In resource-constrained regions, the application of AI-enhanced pathology algorithms addresses the shortage of pathologists to accurately determine which patients are more critical than others. Remote access to experts via telepathology to review and analyze pathology slides, in conjunction with AI-enabled risk assessments, can provide the information needed to make better treatment decisions. Without such access to experts, local providers are often forced to make unsupported decisions about who will have access to the limited treatment options they can offer.

These providers deserve access to the support tools needed to optimize care delivery in their patient population.

Technology can open up access to care around the world.

Through technology – particularly the digitization of slides and the use of AI – we can make pathology and pathological insights accessible to almost everyone. AI has advanced in many aspects of healthcare, and in the past five years several new technologies have been introduced that are dedicated to assisting pathologists and oncologists. These new technologies include several oncology solutions from Philips, histology solutions from Leica Biosystems, and detection and monitoring solutions from Hamamatsu Photonics.

While still in its early stages, AI can be trained to “mining data” from millions of data points to identify and quantify key morphological and cellular characteristics for each type of cancer. These techniques are implemented using a whole slide image (WSI), so that every cell on the slide is viewed, not just a sample of the slide.

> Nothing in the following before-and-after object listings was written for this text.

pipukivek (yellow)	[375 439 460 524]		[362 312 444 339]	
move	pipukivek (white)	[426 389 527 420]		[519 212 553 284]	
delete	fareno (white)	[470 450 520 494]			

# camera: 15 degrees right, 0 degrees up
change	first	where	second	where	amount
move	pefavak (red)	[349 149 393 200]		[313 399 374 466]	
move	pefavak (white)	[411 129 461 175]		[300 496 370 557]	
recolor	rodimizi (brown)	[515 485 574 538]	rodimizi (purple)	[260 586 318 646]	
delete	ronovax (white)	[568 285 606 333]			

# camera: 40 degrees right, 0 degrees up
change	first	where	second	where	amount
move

This creates a much more robust statistical data set and the AI ​​can present the results in both absolute and percentile formats. Access to this data and the information-rich analysis that can be obtained has the potential to support pathology and oncology in new and exciting ways by providing highly accurate, objective, patient-specific guidance.

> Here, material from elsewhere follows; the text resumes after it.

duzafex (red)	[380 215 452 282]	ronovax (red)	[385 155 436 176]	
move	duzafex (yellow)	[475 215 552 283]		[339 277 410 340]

The potential is to improve care for all. This is not an instant fix; however, regions with limited resources can best take advantage of this new technology by introducing the necessary tools and training for technicians to process the tissue for the scanners.

Members of the healthcare industry should pay close attention to emerging publications and, along with their colleagues, become early adopters of those processes where artificial intelligence will enable improved outcomes and increased efficiency.

To take full advantage of this process, the industry will need to adopt an infrastructure with the bandwidth to deliver large images and image-based, annotated results to fully utilize and integrate the power of AI in healthcare.

With technology, geographic location becomes significantly less important in terms of quality of care. Internet connectivity can open access for everyone to new levels of accuracy and standardization in pathology. As just one of many opportunities for AI in healthcare, incorporating AI into cancer pathology has enormous potential to support highly personalized treatment and better patient outcomes.